Geestelijke macht
De geestelijke macht is een van de twee machten, die volgens de vijfde-eeuwse paus Gelasius I (492-496) de wereld verdeelt. De andere is de wereldlijke macht. Het idee van paus Gelasius wordt ook wel de tweezwaardenleer genoemd. Het idee van Gelasius was natuurlijk dat de geestelijke macht werd uitgeoefend door de kerk. De kerk is door God aangesteld om het juiste geloof te bewaken. De keizer is aangesteld om toe te zien op een goede orde in de wereld, dat wil zeggen vrede te bewaren, diefstallen te berechten etc. De paus is aangesteld om de orde van het geloof te bewaken. Wat erop neerkomt dat de kerk, met aan het hoofd de paus, bepaalt wat het juiste geloof is en dus voor het zielenheil zorgt.
De scheiding tussen de twee machten, wereldlijk en geestelijk is dus een West-Europees idee en werd vooral door de Rooms-Katholieke Kerk als ideologie uitgedragen. Het is dus niet iets van het geloof, maar eerder een doctrine van de kerk, die zich uiteraard ziet als de belichaming van het ware geloof. In andere religies kom je die scheiding dan ook minder tegen. Terwijl in sommige protestantse richtingen juist ook de eenheid van de twee machten wordt benadrukt.

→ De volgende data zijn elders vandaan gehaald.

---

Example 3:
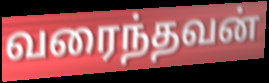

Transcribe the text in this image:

வரைந்தவன்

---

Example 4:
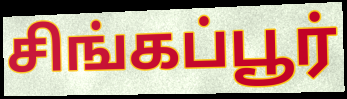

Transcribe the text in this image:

சிங்கப்பூர்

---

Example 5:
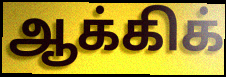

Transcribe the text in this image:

ஆக்கிக்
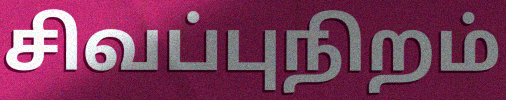
சிவப்புநிறம்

Geloven doe je altijd en overal, dus zal ook de ware gelovige zijn geloof meenemen naar aspecten van het dagelijks leven die anderen zou kunnen zien als wereldlijk.
Het hele idee van gescheiden machten heeft uiteindelijk wel bijgedragen aan het idee van scheiding van kerk en staat, zoals dat in de Verlichting naar voren kwam en aan het einde van de achttiende eeuw ook werd toegepast in de nieuwe staat Verenigde Staten van Amerika en in Frankrijk na de Franse Revolutie.